Alıştırma Yönergeleri ▸
a – Yargıdaki gelişmelere dair yazının "Bayram değil seyran" ile başlayıp "alınıp yenileri atanıyor." ile biten bölümünü harfi harfine yazıya geçirir misiniz?
b – Yargıdaki gelişmelere dair yazıyı kaldığı yerden alıp bir sonraki bölümünü yazar mısınız?
##### Okuma Parçası
Ne oluyor? Neden oluyor? Ama kesin bir şeyler oluyor!
Bir şeyler oluyor…
Galiba önemli bir şeyler ki Cumhurbaşkanına göre "Yumuşama" Özgür Özel'e göre "Normalleşme" adımları atılmaya başladı.
Bayram değil seyran değil şaşkınlığı içindeyken,
Yoksa acaba "Seçim Etkisi" mi derken; bizler gibi gazete okuru, haber izleyicisi, yorum dinleyicilerinin "hiçbir şey olmuyorsa kesin bir şeyler oluyordur" diyeceği türden şeyler olmaya başladı.
İktidar partisi aynı,
Cumhurbaşkanı aynı; kamu idaresinde görünür bir değişiklik yok.
Ama yargı ve yargısal süreçlere dair adeta mızrak çuvala sığmıyor kabilinden gelişmeler oluyor!
Bir İçişleri Bakanı gidiyor diğeri geliyor,
Kimi görevlerde bazı isimler görevden alınıp yenileri atanıyor.
Bu yeni atananlar oldukça popüler ve medyatik işlere imza atıyor,
Ama daha yapılan işlerin dumanı tüterken bu defa değişen isimler de değiştiriliyor.
Neden?
Alakasız ama iktidar açısından bazı çok önemli isimler bir çete soruşturmasına dahil edilmeye çalışıldığı söyleniyor,
"Gizli tanık" kavramı yeniden gündemimizi meşgul ediyor,
Ülkü Ocakları eski genel başkanı cinayeti ile ilgili eleştirilen bir iddianame açıklanıyor ve akabinde sadece yargıda olabilecek deliller medyaya yansıyarak bir "kontrol dışılık" yüzeye vurmaya başlıyor.
Tam bu esnada bir de Cumhurbaşkanımız yargı özelinden kamu yönetimine dair oldukça dikkat çeken bir cümle kurmaz mı; gel de şaşırma!
Aynen şöyle diyor:
"Ülkenin selameti yerine belli zümrenin menfaatini gözeten dar kadrocu anlayışların adalet teşkilatı dahil devlet kurumlarında yuvalanmasına izin vermeyeceğiz."
##########
##### Verilen Malzeme
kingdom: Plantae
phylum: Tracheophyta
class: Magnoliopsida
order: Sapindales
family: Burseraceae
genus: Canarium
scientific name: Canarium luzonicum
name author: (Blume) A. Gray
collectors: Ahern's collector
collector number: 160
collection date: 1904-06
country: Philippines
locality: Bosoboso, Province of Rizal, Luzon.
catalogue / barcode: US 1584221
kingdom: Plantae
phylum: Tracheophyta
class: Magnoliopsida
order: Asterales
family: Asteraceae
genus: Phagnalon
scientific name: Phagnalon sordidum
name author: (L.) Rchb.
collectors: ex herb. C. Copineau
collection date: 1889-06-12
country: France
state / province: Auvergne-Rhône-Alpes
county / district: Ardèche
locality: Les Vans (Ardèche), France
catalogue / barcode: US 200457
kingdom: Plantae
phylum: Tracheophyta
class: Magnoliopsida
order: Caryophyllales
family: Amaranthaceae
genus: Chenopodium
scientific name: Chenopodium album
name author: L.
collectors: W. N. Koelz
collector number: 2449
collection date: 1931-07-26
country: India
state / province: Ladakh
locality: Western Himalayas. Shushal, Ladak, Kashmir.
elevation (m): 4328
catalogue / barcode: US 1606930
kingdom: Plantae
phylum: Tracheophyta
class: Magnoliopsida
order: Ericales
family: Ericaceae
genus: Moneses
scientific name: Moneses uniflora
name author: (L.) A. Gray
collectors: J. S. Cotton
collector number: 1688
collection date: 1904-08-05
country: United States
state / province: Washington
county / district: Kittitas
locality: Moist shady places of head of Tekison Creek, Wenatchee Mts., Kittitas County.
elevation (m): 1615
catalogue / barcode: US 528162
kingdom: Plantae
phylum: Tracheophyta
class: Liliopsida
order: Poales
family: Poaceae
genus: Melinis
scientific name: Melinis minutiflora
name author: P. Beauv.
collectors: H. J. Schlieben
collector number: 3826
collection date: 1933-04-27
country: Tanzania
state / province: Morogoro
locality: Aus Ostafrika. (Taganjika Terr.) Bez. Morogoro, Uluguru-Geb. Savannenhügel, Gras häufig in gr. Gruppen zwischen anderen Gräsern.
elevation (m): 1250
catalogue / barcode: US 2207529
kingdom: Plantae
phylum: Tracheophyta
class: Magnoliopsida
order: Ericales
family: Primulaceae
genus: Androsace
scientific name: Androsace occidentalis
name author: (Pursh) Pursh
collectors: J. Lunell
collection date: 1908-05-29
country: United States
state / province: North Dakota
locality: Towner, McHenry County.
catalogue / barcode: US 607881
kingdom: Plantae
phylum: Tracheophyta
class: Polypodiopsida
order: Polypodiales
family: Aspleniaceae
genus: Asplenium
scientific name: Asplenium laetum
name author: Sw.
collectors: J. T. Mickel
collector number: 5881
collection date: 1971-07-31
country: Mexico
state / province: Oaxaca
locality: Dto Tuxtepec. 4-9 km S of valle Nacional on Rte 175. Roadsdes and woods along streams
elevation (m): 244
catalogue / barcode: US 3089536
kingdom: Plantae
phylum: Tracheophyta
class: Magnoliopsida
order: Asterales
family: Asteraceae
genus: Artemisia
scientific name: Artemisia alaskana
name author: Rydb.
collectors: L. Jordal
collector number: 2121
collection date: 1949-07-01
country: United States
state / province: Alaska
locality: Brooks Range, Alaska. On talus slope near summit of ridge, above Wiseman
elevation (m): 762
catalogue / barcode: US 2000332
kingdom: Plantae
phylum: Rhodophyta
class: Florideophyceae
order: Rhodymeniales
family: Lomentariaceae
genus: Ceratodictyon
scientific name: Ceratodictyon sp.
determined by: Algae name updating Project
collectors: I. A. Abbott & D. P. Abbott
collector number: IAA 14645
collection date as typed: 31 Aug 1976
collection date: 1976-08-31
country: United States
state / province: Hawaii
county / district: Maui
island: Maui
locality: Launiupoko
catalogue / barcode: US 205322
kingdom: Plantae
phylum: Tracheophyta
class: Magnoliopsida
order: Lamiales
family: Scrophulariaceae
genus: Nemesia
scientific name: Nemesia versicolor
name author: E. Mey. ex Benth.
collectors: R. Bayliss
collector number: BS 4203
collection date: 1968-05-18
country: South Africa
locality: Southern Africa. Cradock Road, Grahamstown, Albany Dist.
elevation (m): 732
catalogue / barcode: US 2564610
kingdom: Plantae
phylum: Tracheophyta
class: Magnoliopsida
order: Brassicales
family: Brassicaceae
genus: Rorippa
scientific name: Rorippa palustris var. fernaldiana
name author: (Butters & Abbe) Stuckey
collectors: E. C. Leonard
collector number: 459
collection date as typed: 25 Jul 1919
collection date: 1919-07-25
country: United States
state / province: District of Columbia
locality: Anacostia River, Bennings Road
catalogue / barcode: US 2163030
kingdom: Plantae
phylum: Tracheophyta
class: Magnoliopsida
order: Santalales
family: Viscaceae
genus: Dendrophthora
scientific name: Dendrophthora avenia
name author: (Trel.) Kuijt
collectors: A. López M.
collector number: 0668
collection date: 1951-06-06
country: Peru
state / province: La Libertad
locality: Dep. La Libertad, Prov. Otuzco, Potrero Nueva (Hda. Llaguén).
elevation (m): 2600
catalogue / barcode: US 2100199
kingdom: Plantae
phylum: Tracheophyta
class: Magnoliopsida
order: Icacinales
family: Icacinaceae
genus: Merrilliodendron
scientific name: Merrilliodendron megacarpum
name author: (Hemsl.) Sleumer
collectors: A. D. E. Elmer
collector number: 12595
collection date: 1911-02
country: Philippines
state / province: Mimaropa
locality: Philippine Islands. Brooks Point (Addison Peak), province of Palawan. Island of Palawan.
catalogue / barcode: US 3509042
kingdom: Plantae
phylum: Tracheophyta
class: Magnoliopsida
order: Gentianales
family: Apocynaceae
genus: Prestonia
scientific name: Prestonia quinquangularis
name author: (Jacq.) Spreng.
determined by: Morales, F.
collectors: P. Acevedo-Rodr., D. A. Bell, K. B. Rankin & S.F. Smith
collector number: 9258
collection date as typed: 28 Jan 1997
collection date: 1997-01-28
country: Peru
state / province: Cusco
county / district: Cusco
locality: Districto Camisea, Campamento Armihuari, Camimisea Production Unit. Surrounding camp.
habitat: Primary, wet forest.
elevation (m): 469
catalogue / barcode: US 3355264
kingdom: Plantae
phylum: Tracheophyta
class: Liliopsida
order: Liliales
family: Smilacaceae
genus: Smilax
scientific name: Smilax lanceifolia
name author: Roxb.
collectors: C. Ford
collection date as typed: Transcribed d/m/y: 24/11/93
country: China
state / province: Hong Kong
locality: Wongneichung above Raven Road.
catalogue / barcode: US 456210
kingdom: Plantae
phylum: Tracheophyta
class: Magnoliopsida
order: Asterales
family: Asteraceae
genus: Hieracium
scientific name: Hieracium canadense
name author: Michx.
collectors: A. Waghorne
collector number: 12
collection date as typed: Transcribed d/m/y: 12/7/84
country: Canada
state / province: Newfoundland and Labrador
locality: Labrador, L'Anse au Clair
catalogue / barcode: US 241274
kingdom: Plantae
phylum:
##########
Alıştırma Cevapları ▸
a –
Bayram değil seyran değil şaşkınlığı içindeyken,
Yoksa acaba "Seçim Etkisi" mi derken; bizler gibi gazete okuru, haber izleyicisi, yorum dinleyicilerinin "hiçbir şey olmuyorsa kesin bir şeyler oluyordur" diyeceği türden şeyler olmaya başladı.
İktidar partisi aynı,
Cumhurbaşkanı aynı; kamu idaresinde görünür bir değişiklik yok.
Ama yargı ve yargısal süreçlere dair adeta mızrak çuvala sığmıyor kabilinden gelişmeler oluyor!
Bir İçişleri Bakanı gidiyor diğeri geliyor,
Kimi görevlerde bazı isimler görevden alınıp yenileri atanıyor.

b –
Doğru bir söz mü?
Kesinlikle evet!..
Ama sözün doğruluğu kadar, önemli başka bir şey daha var burada;
Neden şimdi söyleme ihtiyacı hissetti?..
Ben-sen-o söylese çok da önemli değildi.
Ki yıllardır da söylendi;
Devletin dini adalettir,
Devlette, bir ideoloji-mezhep-tarikat-cemaat kümelenmesi/zümreleşmesi veya "dar kadrocu anlayış" büyük tehlikedir denildi,
Hele de böylesi kadroculuğun-çoğunlukçulaşmanın yargıda olması hukuk kavramının rafa kaldırılmasıdır ve bu durum herkes için hatta ve hatta iktidar için bile tehlike barındırır diye açık açık vurgulandı,
Ama pek umursanmadı,
Dinlenmedi!
Fakat demek ki bir şey oldu ve oluyor.
Artık devran mı değişti, rüzgar mı tersine döndü yoksa zamanın ruhu değişti de yeni bir siyasal konsepte mi girildi; bizler için muamma ama birilerinin bir şeyleri bildiği ve olanların tesadüfen olmadığı aşikar!..
Ki Cumhurbaşkanı'nın üstüne basa basa, açık ve net bir şekilde bu cümleyi söyleme gereği hissetmesi boşuna değil!
Neden?
Bilmiyorum!
Zaten bilsem de söylemezdim!
Ama sanırım, ezberi kazanma üzere olanların kaybetmesi çorap söküğü misalidir,
Birbirine düşmesi ve birbirini yemesi mukadderdir.
Tarih, hep böylesi bitişlere sahnedir!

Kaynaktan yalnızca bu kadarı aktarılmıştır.